No — Microsoft's consumer Skype developer platform (Skype Web SDK, Skype Bot Framework for consumer Skype) was deprecated and shut down. New integrations targeting Microsoft communication services should use Microsoft Teams via Microsoft Graph API. Skype for Business Server (on-premises enterprise) still has some API access through Graph API for presence data.
Will meetings created through Microsoft Graph API appear in Teams or Skype?
Meetings created via the /onlineMeetings endpoint in Microsoft Graph API create Teams meetings, not Skype meetings. The join URL format (teams.microsoft.com/l/meetup-join/...) confirms this. This is the intended behavior — Microsoft has consolidated online meeting infrastructure on Teams.
Do I need an Azure subscription to use Microsoft Graph API?
You need an Azure Active Directory (Microsoft Entra ID) tenant, but you do not need a paid Azure subscription. Microsoft 365 business plans include Azure AD, and free developer tenants are available at developer.microsoft.com/microsoft-365/dev-program. The Azure AD app registration and Graph API calls for presence and meetings are included in Microsoft 365 licensing without additional Azure costs.

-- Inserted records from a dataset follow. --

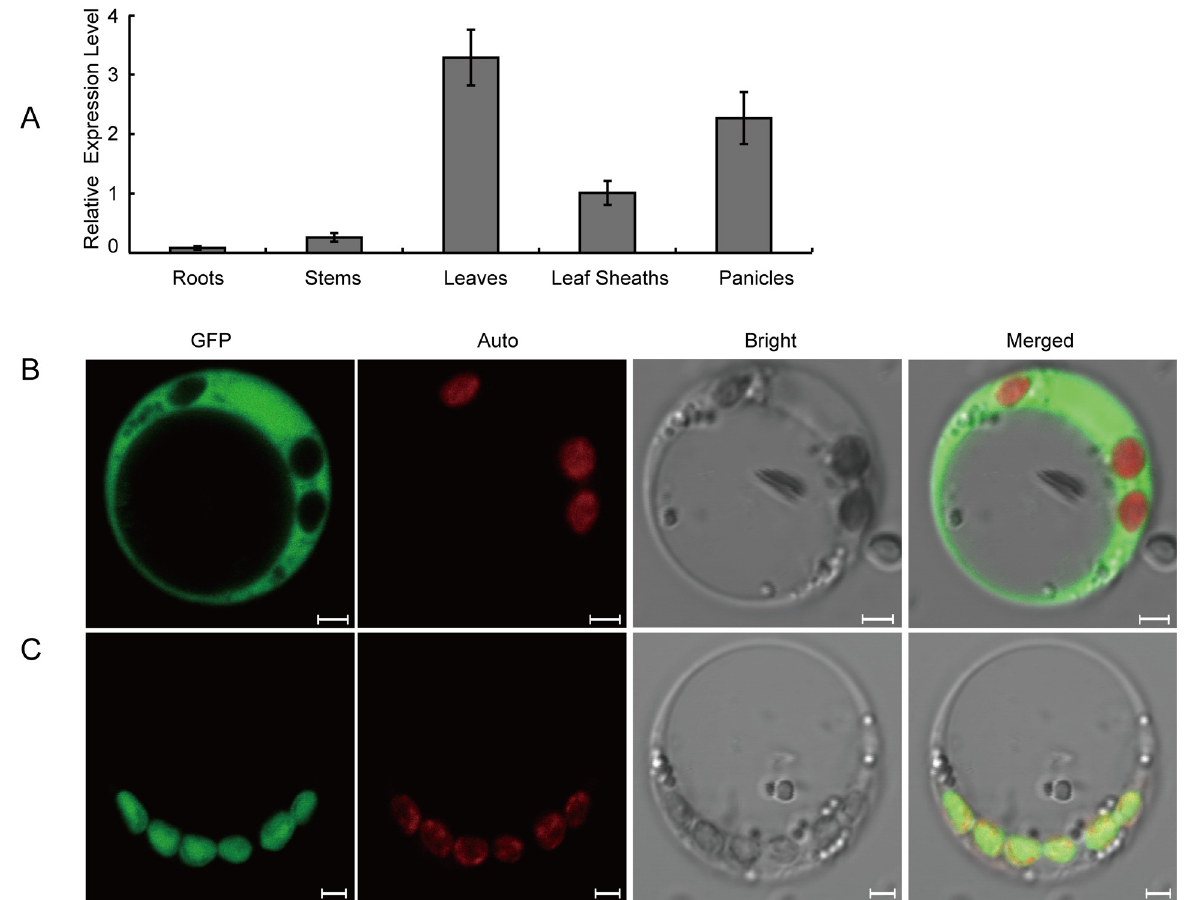
Fig 7. Expression of OscpSRP43 and subcellular localization of OscpSRP43. A, Relative expression of OscpSRP43 in different organs of the wild type IR64 at the heading stage; B, Transient expression of GFP protein in rice protoplasts; C, Transient expression of OscpSRP43:GFP fusion protein in rice protoplasts; GFP, green fluorescence protein and OscpSRP43:GFP fusion protein; Auto, Chl auto fluorescence; Bright, bright field; Merged, merged image of GFP, Auto and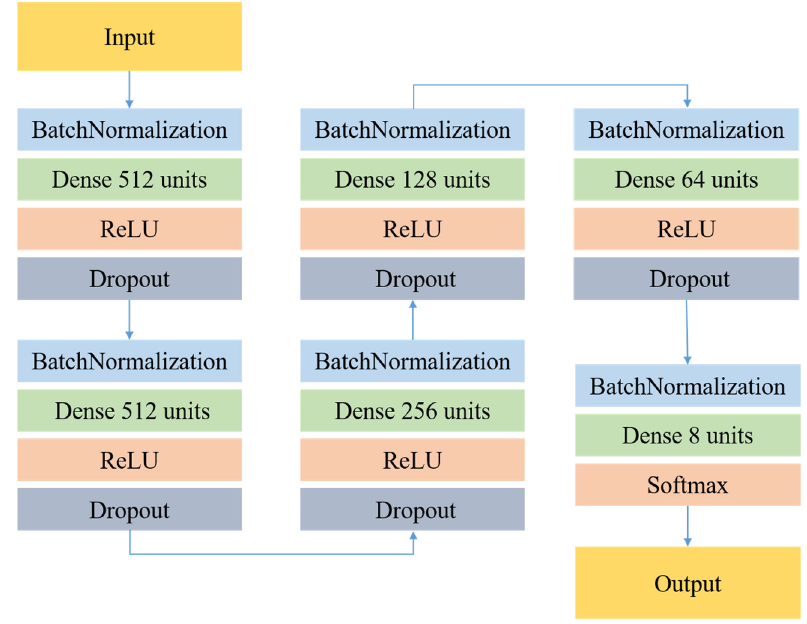
Figure 4. The proposed Deep Neural Network Model.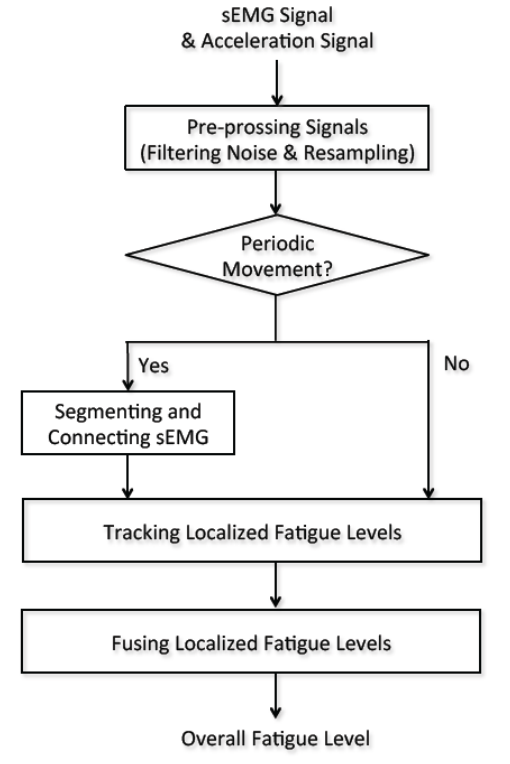
Figure 2. Scheme diagram of the system. Periodic movement is recognized by analyzing the acceleration signal pattern. Non-active sEMG signals are cut off by segmenting the original sEMG signal. The processed sEMG signal is used for tracking localized muscular fatigue levels. The overall fatigue level is obtained by fusing the localized fatigue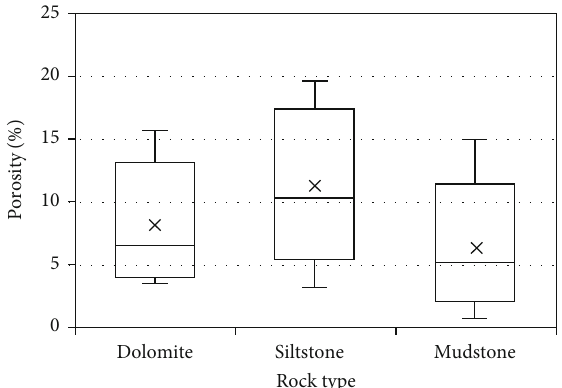
Figure 15: Box diagram of porosity distribution of samples from Lucaogou formation.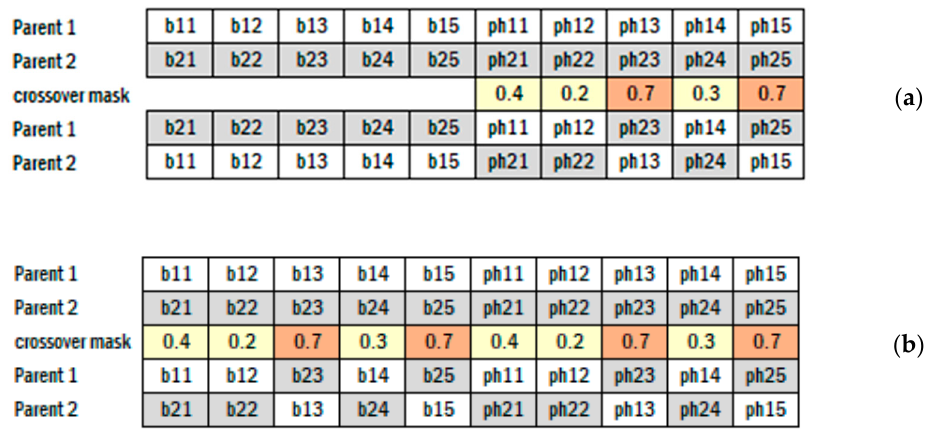
Figure 3. The uniform crossover procedure modified for the ESMRG algorithm: ( a ) Scenario 1; ( b ) ( b ) Scenarios 2 and Scenarios 2 and 3.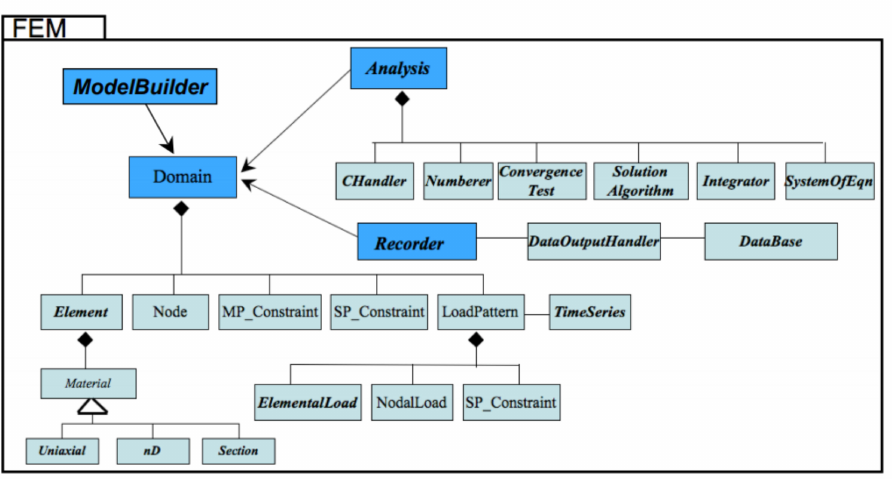
Figure 10. Logical schema of the OpenSees class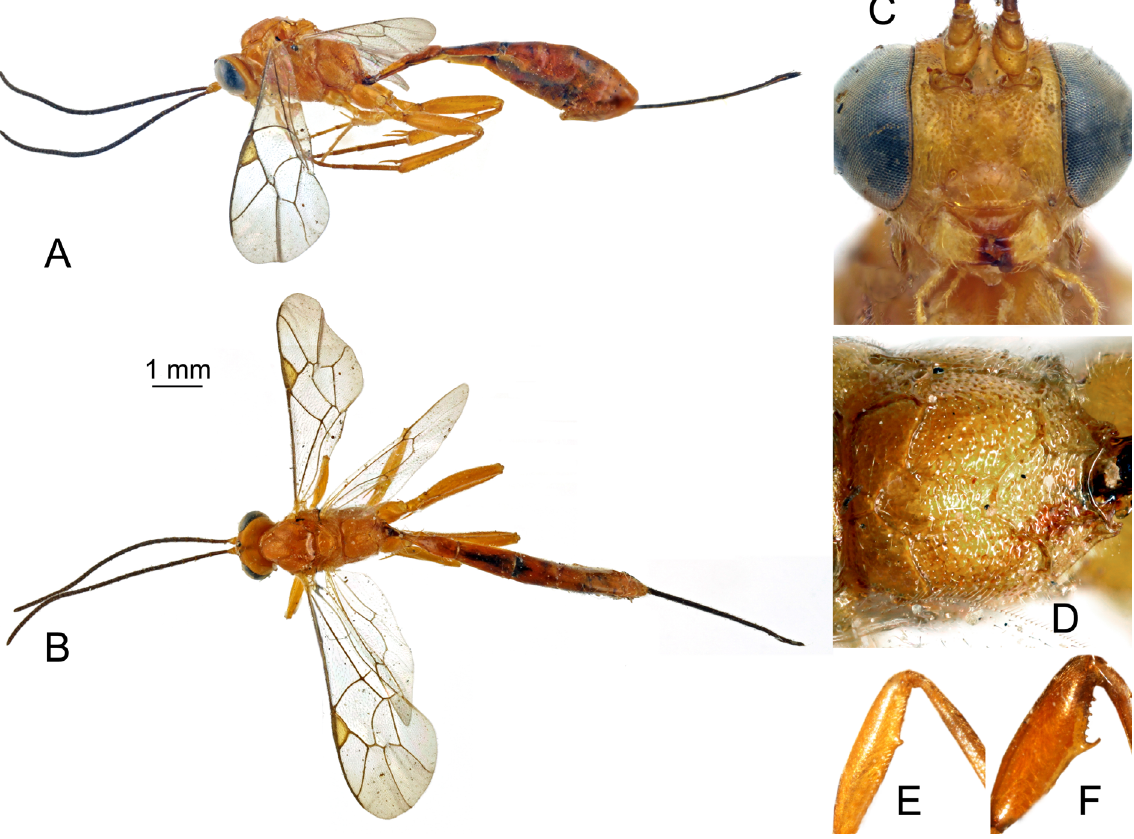
Fig. 12. Pristomerus patator sp. nov. A . ♀, habitus, profile. B . ♀, habitus, dorsal. C . ♀, head, facial. D . ♀, propodeum, dorsal. E . ♀, hind femur, profile. F . ♂, hind femur,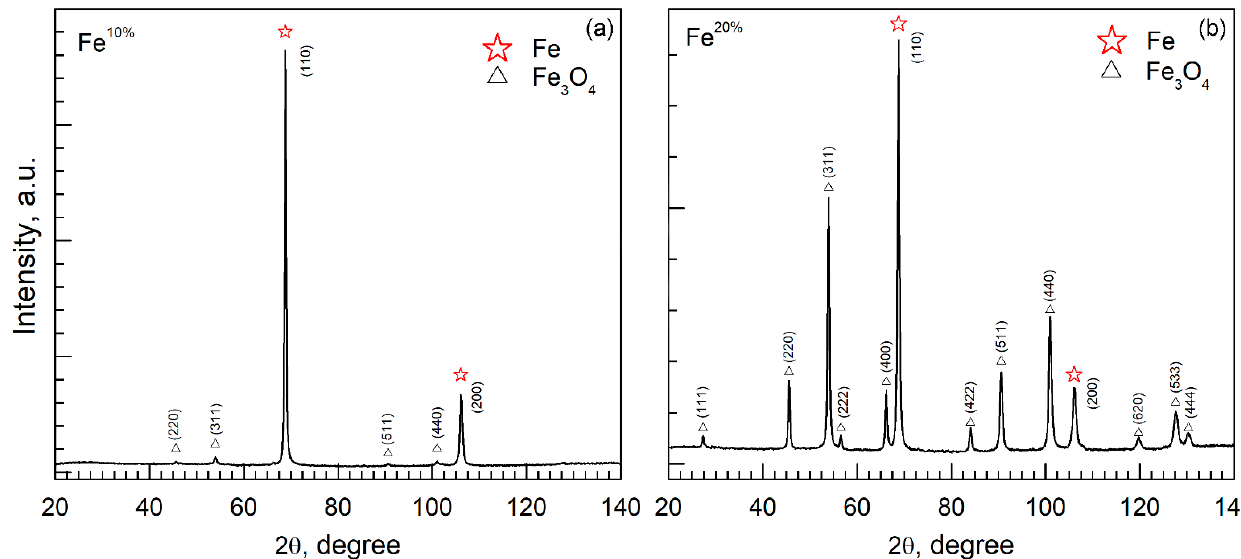
Figure 1. X-ray diffraction measured from the ( a ) Fe 10% and ( b ) Fe 20% samples. Table 1. XRD data, where a —lattice constant, CS—crystallite size, ω Fe and ω oxide —mass fraction of iron and Fe 3 O 4 oxide in each sample, calculated by means of the RIR method, Ms —saturation mag- netization, Hc —coercivity.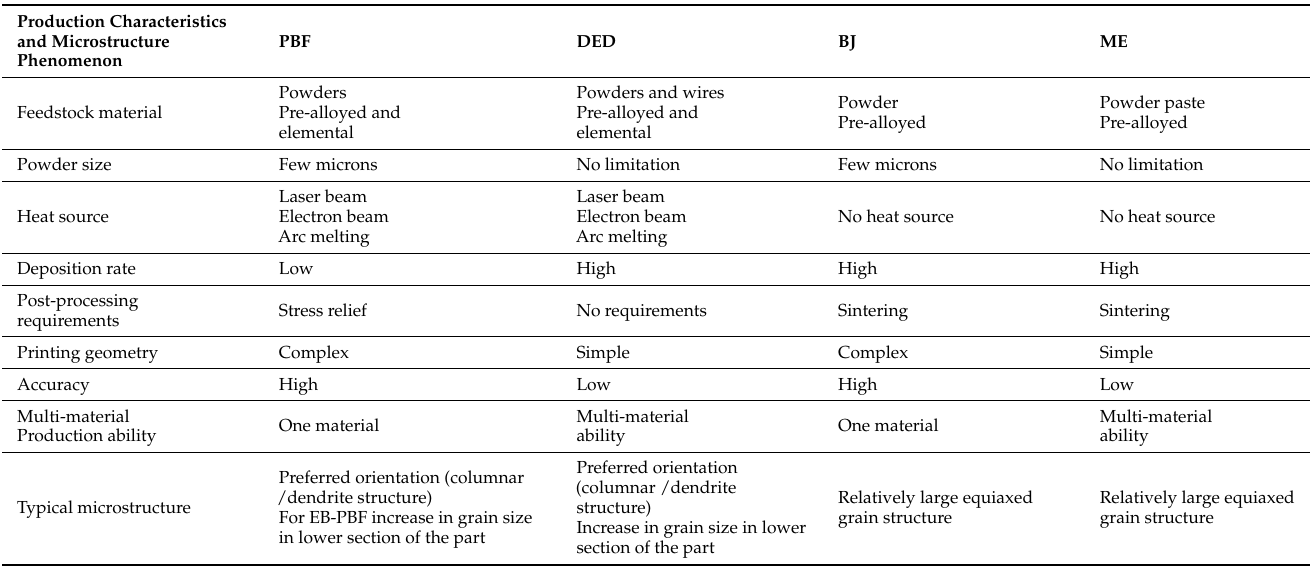
Table 12. Comparison of production characteristics and microstructure phenomena of different AM processes used to produce HEAs.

How do I handle users who don't have Microsoft 365 accounts in my Lovable app?
Microsoft Graph API presence and meeting creation are only available for users with Microsoft 365 accounts in your Azure AD tenant. For apps that serve a mix of Microsoft 365 and non-Microsoft users, consider using Microsoft Graph for M365 users and a fallback meeting provider (like Zoom or Google Meet) for others. Build the meeting creation logic to check whether a user has an Azure AD account before deciding which provider to use.